We visit the  Australian graves  at Lone Pine, the graves  of the  Turkish soldiers of the 57 Infantry regiment  & Chunuk Bair which has the graves of  soldiers from New Zealand. This is the  tallest hill feature offering a breath taking view of  both the Dardanelles & the Aegean. Its capture  was a strategic aim of the campaign.

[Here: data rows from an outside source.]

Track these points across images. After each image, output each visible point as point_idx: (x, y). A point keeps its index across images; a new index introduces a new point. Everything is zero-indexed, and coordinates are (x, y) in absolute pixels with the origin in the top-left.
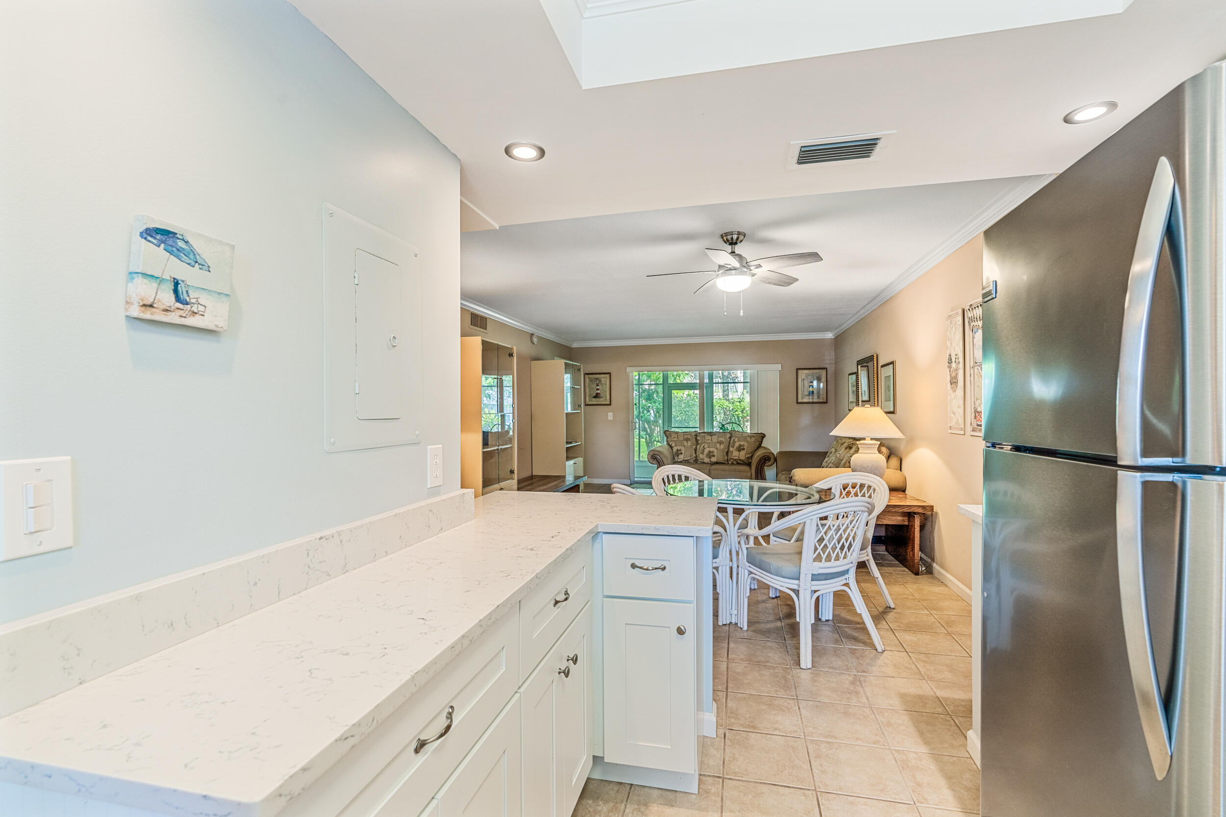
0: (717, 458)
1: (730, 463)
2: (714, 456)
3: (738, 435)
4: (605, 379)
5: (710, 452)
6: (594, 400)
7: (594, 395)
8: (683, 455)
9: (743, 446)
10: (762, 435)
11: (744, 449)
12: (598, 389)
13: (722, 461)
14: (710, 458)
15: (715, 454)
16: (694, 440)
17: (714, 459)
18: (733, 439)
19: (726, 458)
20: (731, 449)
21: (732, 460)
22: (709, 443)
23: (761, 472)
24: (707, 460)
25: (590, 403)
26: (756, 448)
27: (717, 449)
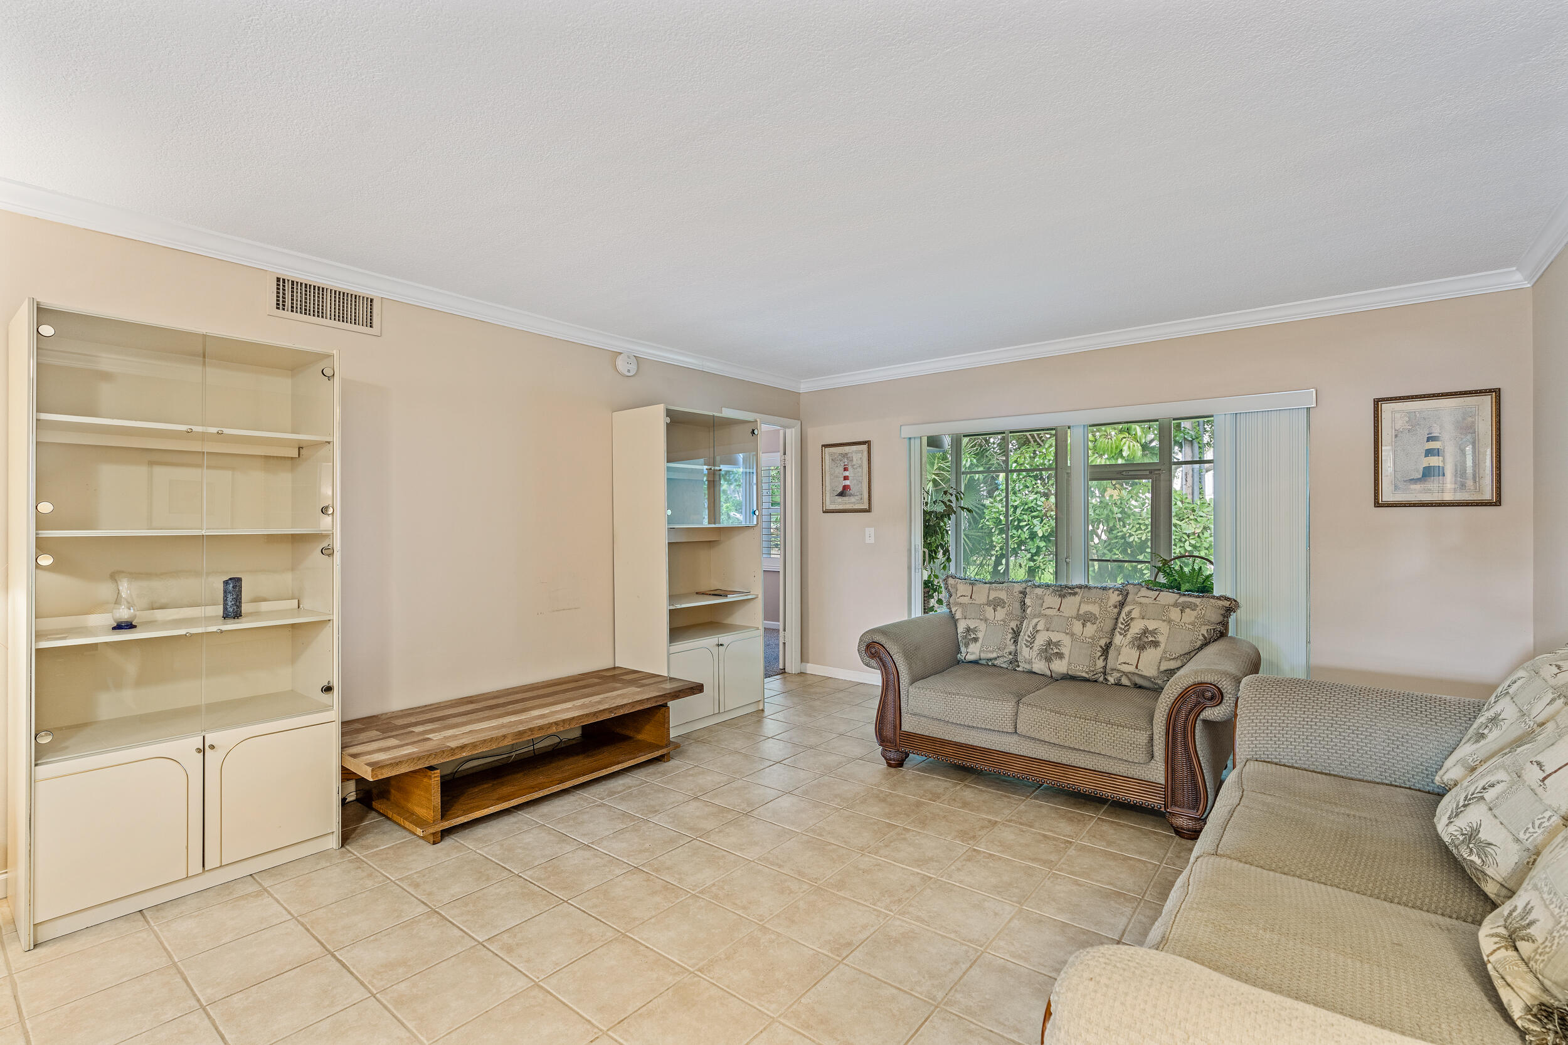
0: (1070, 664)
1: (1111, 680)
2: (1060, 656)
3: (1143, 600)
4: (859, 455)
5: (1049, 643)
6: (840, 499)
7: (840, 489)
8: (979, 644)
9: (1154, 632)
10: (1227, 604)
11: (1156, 644)
12: (846, 478)
13: (1084, 675)
14: (1049, 660)
15: (1065, 651)
16: (1017, 605)
17: (1060, 667)
18: (1126, 609)
19: (1100, 663)
20: (1118, 639)
21: (1116, 675)
22: (1051, 617)
23: (1185, 737)
24: (1039, 666)
25: (832, 507)
26: (1199, 643)
27: (1072, 635)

Our guide Bulent Yilmaz Korkmaz or Bill as he likes to be called narrates it all  with a rare lack of  emotion, bias or favor. He is the best there is in the trade. Has all the facts as if he were  living witness to the horror that maimed & killed over half million nearly a century ago. He is a Turk but  sounds  Australian – almost.The result perhaps of showing so many Anzacs around  each year. Unlike them however Bill understands  the presence of a lone Indian in the group. He sidles up to me & whispers : “There are 3 Indian graves too. At Ari Burnu. Come let me show them ”.  The graves are  separate, placed just a little away from the others. The stones clearly marked. My countrymen. Here they lie in  another land having fought anothers’ war. Finally at  peace. Tranquil beside the waves. A  flowering rose bush & a field of poppies at the head.

( 21 Kohat Indian Mountain Battery was  present in the theatre of war through out. They  were never used  however  because the British feared they  would not fight  their co religionists.)